Photos courtesy the Museum at FIT |
For me, the week could not have ended on a higher note. Nor could it have been more ‘fit’-ing. I attended the opening of ‘Daphne Guinness’, the new exhibit at the Museum at FIT which runs through January 7, 2012. There have been many exhibitions celebrating the work of great designers, but not many have had as their subject, an individual collector. The Honorable Daphne Guinness, known for her dramatic coif and her impossibly towering platforms, is a style icon extraordinaire who has inspired countless designers, not the least of whom was the late Alexander McQueen (the two were extremely close friends who collaborated together for many years).
In this exhibit of approximately 100 extraordinary pieces, about 40% are by the late designer and about 24 of those are garments that have never been displayed until now. Karl Lagerfeld for Chanel makes up the next biggest grouping, and there are designs by Valentino, Christian Lacroix, Dior, Givenchy, Tom Ford, Rick Owens, Dolce & Gabbana, and Gareth Pugh. Co-curated by Daphne herself and Valerie Steele, the exhibit is carefully divided into groups which really show the depth and breath of her amazing, enviable collection, and it tells quite a story.
Daphne is almost always seen around town in a beautifully constucted uniform of black and white (favoring fitted suits with crisp white shirts with pronounced collars and cuffs – just like her friend Karl Lagerfeld) and she has a ‘thing’ for uniforms.
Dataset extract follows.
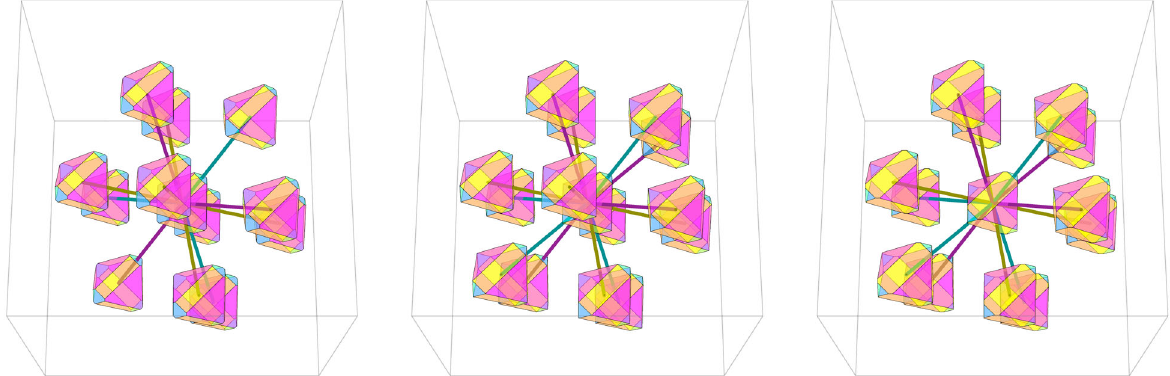
FIG. 2 Example of Minkowski lattice types G 6 − , G 7 þ , and G 6 þ (left to right) for a noncentrally symmetric polyhedron. Lines connect the reference polyhedron at the origin to its neighbors ’ centers. The lines indicate the color of the faces of the reference polyhedron that touches the neighboring polyhedra. The lines are darker shades of {magenta, cyan, and yellow} to aid the eye. The packings correspond to the 323 · 1 -family region ρ 4 , the ridge ρ 4 ∧ ρ 0 , and the region ρ 0 (left to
So it really should not have come as a surprise that while there are certainly some over the top pieces, the majority of what is shown (much of it in black, white, gray), could best be described as classic, beautifully tailored, and very elegant, and if you take away the extreme shoes and accessories, the look would be ladylike, if not a bit dowdy. (I myself would kill to have some of the chic suits and coats, and judging from the admiring guests, they felt the same way). Note to self: go back at a quieter time and have a better look.